Your answer should consist of each line below that includes the word "middle".

- _Task material_:
>>

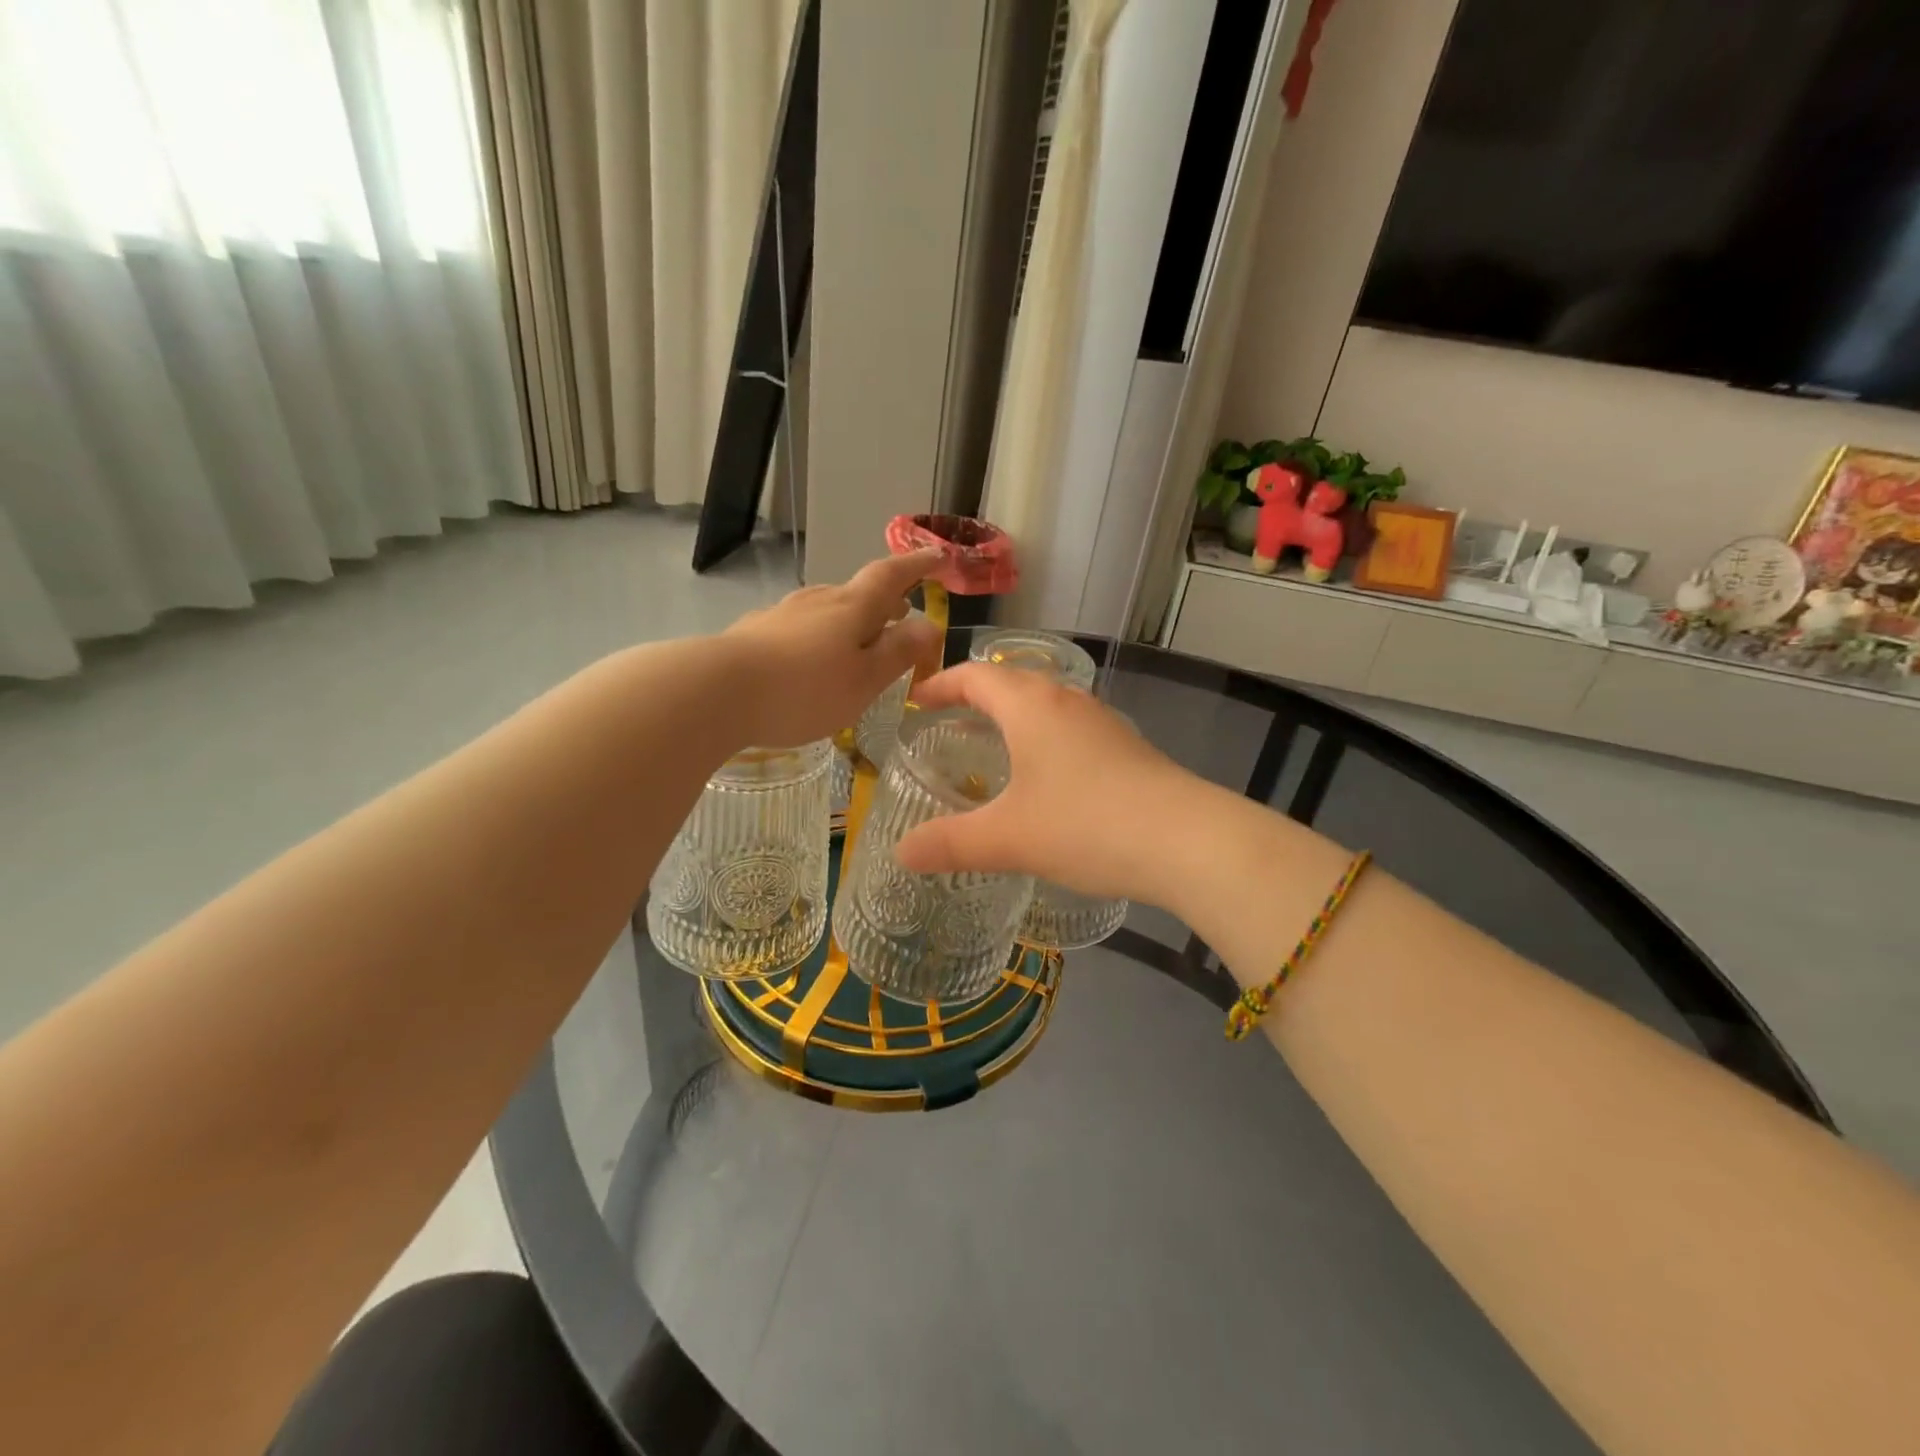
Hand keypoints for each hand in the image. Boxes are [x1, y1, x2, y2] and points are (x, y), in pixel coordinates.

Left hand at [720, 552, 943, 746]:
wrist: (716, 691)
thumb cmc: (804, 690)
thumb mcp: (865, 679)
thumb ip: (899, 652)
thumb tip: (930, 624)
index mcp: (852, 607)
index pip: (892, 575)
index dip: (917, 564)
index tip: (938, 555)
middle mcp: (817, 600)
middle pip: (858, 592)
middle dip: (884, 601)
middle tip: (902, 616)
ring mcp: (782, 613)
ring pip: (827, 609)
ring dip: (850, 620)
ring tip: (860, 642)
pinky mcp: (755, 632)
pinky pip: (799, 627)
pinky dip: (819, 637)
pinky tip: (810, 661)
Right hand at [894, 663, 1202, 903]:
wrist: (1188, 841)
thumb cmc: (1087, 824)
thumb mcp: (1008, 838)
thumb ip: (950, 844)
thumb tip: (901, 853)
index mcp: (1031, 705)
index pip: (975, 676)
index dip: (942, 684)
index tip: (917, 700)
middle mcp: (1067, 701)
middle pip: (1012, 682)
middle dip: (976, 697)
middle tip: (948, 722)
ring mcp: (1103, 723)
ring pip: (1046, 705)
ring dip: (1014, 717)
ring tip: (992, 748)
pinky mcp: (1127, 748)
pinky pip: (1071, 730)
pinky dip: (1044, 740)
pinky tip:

<<

- _Written reply_:
middle mcp: (817, 600)
middle pip: (858, 592)
middle dip: (884, 601)
middle tip: (902, 616)
middle mcp: (1067, 701)
middle pip: (1012, 682)
middle dip: (976, 697)
middle tip: (948, 722)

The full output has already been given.